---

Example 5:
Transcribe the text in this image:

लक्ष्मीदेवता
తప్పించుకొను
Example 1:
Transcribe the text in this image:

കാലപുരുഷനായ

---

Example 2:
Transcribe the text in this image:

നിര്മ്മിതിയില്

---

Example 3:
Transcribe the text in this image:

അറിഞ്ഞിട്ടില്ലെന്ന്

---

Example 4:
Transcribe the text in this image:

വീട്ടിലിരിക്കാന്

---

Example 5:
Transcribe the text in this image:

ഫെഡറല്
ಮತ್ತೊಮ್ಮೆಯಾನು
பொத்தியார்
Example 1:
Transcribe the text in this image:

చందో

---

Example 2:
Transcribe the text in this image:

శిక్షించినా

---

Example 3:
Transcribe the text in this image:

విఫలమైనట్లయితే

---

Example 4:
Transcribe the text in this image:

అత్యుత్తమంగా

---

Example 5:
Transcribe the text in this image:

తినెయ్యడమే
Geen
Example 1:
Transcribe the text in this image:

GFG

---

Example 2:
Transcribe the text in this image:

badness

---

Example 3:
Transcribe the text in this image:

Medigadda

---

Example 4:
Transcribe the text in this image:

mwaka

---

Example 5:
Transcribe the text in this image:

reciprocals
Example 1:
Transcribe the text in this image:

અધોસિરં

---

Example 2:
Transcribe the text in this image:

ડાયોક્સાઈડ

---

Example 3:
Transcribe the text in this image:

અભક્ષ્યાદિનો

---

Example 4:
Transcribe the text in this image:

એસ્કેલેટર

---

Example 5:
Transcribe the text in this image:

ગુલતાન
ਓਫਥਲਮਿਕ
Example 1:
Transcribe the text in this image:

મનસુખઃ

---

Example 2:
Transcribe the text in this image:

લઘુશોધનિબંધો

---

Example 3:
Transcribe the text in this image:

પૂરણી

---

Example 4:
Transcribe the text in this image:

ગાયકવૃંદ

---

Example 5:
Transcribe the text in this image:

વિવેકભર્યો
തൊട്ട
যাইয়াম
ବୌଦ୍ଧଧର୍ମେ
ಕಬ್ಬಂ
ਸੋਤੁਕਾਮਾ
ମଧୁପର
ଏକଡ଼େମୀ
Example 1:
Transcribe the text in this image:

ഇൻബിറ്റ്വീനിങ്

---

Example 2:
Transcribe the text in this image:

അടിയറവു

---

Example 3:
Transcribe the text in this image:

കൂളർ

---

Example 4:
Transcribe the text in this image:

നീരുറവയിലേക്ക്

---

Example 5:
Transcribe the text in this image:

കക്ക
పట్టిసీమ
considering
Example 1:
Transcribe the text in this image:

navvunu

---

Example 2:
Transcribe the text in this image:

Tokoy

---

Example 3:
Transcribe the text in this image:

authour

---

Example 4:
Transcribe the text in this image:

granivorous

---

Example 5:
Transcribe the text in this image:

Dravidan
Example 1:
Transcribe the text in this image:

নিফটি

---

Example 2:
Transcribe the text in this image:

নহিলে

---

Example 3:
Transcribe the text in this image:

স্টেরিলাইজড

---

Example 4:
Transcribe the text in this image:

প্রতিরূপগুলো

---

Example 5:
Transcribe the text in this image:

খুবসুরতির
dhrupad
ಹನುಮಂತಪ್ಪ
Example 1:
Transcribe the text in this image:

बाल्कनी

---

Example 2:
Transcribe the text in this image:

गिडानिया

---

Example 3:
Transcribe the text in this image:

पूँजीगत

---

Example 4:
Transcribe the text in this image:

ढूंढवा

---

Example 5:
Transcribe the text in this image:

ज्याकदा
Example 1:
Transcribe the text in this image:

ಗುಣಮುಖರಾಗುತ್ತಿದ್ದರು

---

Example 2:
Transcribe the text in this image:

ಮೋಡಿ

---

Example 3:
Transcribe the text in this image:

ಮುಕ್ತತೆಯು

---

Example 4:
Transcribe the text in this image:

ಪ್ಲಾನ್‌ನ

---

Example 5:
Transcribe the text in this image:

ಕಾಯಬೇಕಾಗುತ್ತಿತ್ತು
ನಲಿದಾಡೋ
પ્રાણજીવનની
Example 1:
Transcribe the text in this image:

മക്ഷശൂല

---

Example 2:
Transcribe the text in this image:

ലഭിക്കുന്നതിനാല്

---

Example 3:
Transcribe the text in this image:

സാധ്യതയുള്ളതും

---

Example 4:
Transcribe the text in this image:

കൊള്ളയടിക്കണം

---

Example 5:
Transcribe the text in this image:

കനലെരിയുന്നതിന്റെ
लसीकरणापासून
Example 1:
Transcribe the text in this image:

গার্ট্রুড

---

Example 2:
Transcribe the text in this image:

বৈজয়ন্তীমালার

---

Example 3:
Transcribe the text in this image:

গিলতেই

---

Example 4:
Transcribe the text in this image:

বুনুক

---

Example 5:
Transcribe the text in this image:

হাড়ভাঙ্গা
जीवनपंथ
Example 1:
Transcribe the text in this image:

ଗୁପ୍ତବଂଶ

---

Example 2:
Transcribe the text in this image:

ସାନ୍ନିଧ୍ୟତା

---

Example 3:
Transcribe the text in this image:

Assignment: The full set of entries, copied exactly, is the expected answer.

Task response:
---

Example 5:
Transcribe the text in this image:

लक्ष्मीदेवता
తప్పించుకొను
Example 1:
Transcribe the text in this image:

കാലപുരുഷനായ

---

Example 2:
Transcribe the text in this image:

നിര്മ്മിതിയില്

---

Example 3:
Transcribe the text in this image:

അറിഞ്ഞിട്ടില്ലെന്ന്

---

Example 4:
Transcribe the text in this image:

വീട്ടിലിരിക്കാന്

---

Example 5:
Transcribe the text in this image:

ഫെഡറല്
ಮತ್ತೊಮ್ಮೆಯಾನು
பொத்தியார்
Example 1:
Transcribe the text in this image:

చందో

---

Example 2:
Transcribe the text in this image:

శిక్షించినా

---

Example 3:
Transcribe the text in this image:

విఫలమైనట్లయితే

---

Example 4:
Transcribe the text in this image:

అత్యుత్తమంగా

---

Example 5:
Transcribe the text in this image:

తినెయ్యడమే
Geen
Example 1:
Transcribe the text in this image:

GFG

---

Example 2:
Transcribe the text in this image:

badness

---

Example 3:
Transcribe the text in this image:

Medigadda

---

Example 4:
Transcribe the text in this image:

mwaka

---

Example 5:
Transcribe the text in this image:

reciprocals
Example 1:
Transcribe the text in this image:

અધોસિરં

---

Example 2:
Transcribe the text in this image:

ડાયોક્સાઈડ

---

Example 3:
Transcribe the text in this image:

અભક્ષ્યાદિનો

---

Example 4:
Transcribe the text in this image:

એસ્કેલેટર

---

Example 5:
Transcribe the text in this image:

ગુલતાન
ਓਫਥਲਮਿਕ
Example 1:
Transcribe the text in this image:

મનસુખઃ

---

Example 2:
Transcribe the text in this image:

લઘુશોધનિબંધો

---

Example 3:
Transcribe the text in this image:

પૂરણી

---

Example 4:
Transcribe the text in this image:

ગાયકવૃંદ

---

Example 5:
Transcribe the text in this image:

વિવેકભર્યો
തൊട്ട
যাইয়াম
ବୌଦ୍ଧଧର୍ମେ
ಕಬ್ಬಂ
ਸੋਤੁਕਾਮਾ
ମଧୁପର
ଏକଡ଼େମୀ
Example 1:
Transcribe the text in this image:

ഇൻബിറ്റ്വീനിങ്

---

Example 2:
Transcribe the text in this image:

അടിയറവു

---

Example 3:
Transcribe the text in this image:

കൂളർ

---

Example 4:
Transcribe the text in this image:

നീരുറവയിലേക്ക്

---

Example 5:
Transcribe the text in this image:

കക്ക
పట్టిసీమ
considering
Example 1:
Transcribe the text in this image:

navvunu

---

Example 2:
Transcribe the text in this image:

Tokoy

---

Example 3:
Transcribe the text in this image:

authour

---

Example 4:
Transcribe the text in this image:

granivorous

---

Example 5:
Transcribe the text in this image:

Dravidan
Example 1:
Transcribe the text in this image:

নিফটি

---

Example 2:
Transcribe the text in this image:

নহিলে

---

Example 3:
Transcribe the text in this image:

স্টেরিলাইজড

---

Example 4:
Transcribe the text in this image:

প্রতিরূপগুলো

---

Example 5:
Transcribe the text in this image:

খুবসুরতির
dhrupad
ಹನುಮಂತಪ್ಪ
Example 1:
Transcribe the text in this image:

बाल्कनी

---

Example 2:
Transcribe the text in this image:

गिडानिया

---

Example 3:
Transcribe the text in this image:

पूँजीगत

---

Example 4:
Transcribe the text in this image:

ढूंढवा

---

Example 5:
Transcribe the text in this image:

ज्याकदा
Example 1:
Transcribe the text in this image:

ಗುಣಮುಖರಾಗುತ್ತಿದ್ದರು

---

Example 2:
Transcribe the text in this image:

ಮೋಡಿ

---

Example 3:
Transcribe the text in this image:

ಮುಕ್ತತೆಯು

---

Example 4:
Transcribe the text in this image:

ಪ್ಲಾನ್‌ನ

---

Example 5:
Transcribe the text in this image:

ಕಾಯಬೇಕಾಗುತ್ತಿತ್ತು
ನಲಿದಾಡೋ
પ્રાણજીવનની
Example 1:
Transcribe the text in this image:

മക്ഷശൂല

---

Example 2:
Transcribe the text in this image:

ലഭിക്കുന്നതിനാല്

---

Example 3:
Transcribe the text in this image:

സാധ്യതയുള്ളതും

---

Example 4:
Transcribe the text in this image:

കൊള്ളയടിക്കണം

---

Example 5:
Transcribe the text in this image:

കനലെരിയുന്നതിന്റെ
लसीकरणापासून
Example 1:
Transcribe the text in this image:

গার্ট্রুড

---

Example 2:
Transcribe the text in this image:

বৈজয়ন্তীমালার

---

Example 3:
Transcribe the text in this image:

গিলতেই

---

Example 4:
Transcribe the text in this image:

বুনুক

---

Example 5:
Transcribe the text in this image:

হাড়ভাঙ্গা
जीवनपंथ
Example 1:
Transcribe the text in this image:

ଗୁପ୍ତବଂଶ

---

Example 2:
Transcribe the text in this image:

ସାନ୍ନିଧ୍ୟତା

---

Example 3:
Transcribe the text in this image:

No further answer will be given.